Ahora que el fuego vuelve a teñir de negro los bosques cercanos de mi bella Portugal, un país al que adoro por la educación de sus vecinos, les observo jugándose la vida. Cada trabajo tiene sus riesgos, claro, pero enfrentarse a las llamas debe ser una tarea ingente. Como si un monstruo te persiguiera en una pesadilla hasta engullirte. Ha comenzado oficialmente el verano y ya están aquí los incendios de cada temporada. Y ellos están encargados de salvarnos de todo lo que pueda venir.

El mundo ha visto las imágenes de los bomberos portugueses exhaustos, tumbados después de jornadas interminables combatiendo el fuego. No son héroes. Lo son aún más: profesionales imprescindibles porque sin ellos no habría ya esperanza de salvar zonas adonde el fuego todavía no ha llegado. Provocan impotencia las muertes absurdas, la inoperancia de una mala gestión de los bosques y la maldad humana, capaz de todo a costa de la naturaleza. Por eso hay oficios de servicio público que no están pagados con solo dinero. He conocido a bomberos que saben hacer muy bien su tarea pero que, igual que las fuerzas de seguridad, ponen en riesgo sus vidas por salvar las de otros.

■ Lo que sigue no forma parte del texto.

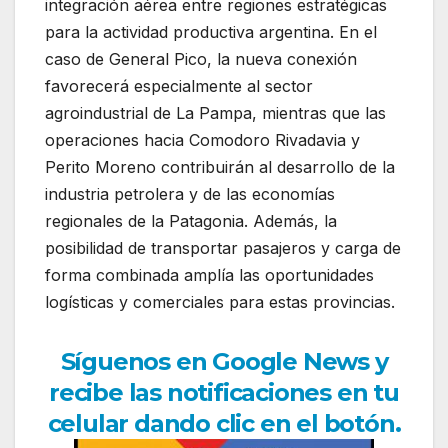
integración aérea entre regiones estratégicas
para la actividad productiva argentina. En el
caso de General Pico, la nueva conexión
favorecerá especialmente al sector
agroindustrial de La Pampa, mientras que las
operaciones hacia Comodoro Rivadavia y
Perito Moreno contribuirán al desarrollo de la
industria petrolera y de las economías
regionales de la Patagonia. Además, la
posibilidad de transportar pasajeros y carga de
forma combinada amplía las oportunidades
logísticas y comerciales para estas provincias.
Síguenos en Google News y
recibe las notificaciones en tu
celular dando clic en el botón.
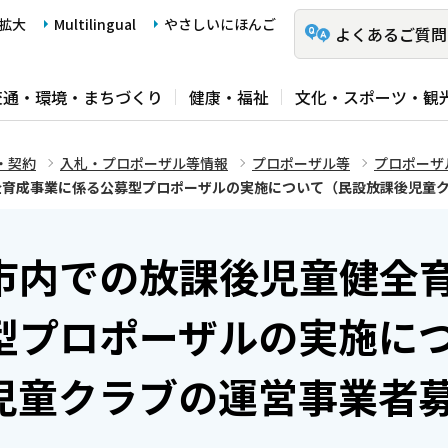
拡大
Multilingual
やさしいにほんご
よくあるご質問
交通・環境・まちづくり
健康・福祉
文化・スポーツ・観
・契約
入札・プロポーザル等情報
プロポーザル等
プロポーザ
全育成事業に係る公募型プロポーザルの実施について（民設放課後児童
市内での放課後児童健全
型プロポーザルの実施に
児童クラブの運営事業者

No existe, creo, mejor manera de justificar la utilidad social de lo que hacemos sino es con nuestro trabajo. Todos somos necesarios para que esta sociedad funcione lo mejor posible, pero estos días, viendo los árboles arder y a gente morir, me pregunto si no seguimos necesitando tragedias para aumentar los recursos humanos y materiales, si la culpa siempre la tienen otros mientras mueren inocentes porque el trabajo de limpiar un bosque no se hizo, ni siquiera bien, o la naturaleza le dio un bofetón al hombre para demostrarle una vez más que siempre puede más que él. Que pronto pare todo, Portugal. Te llevo en el corazón.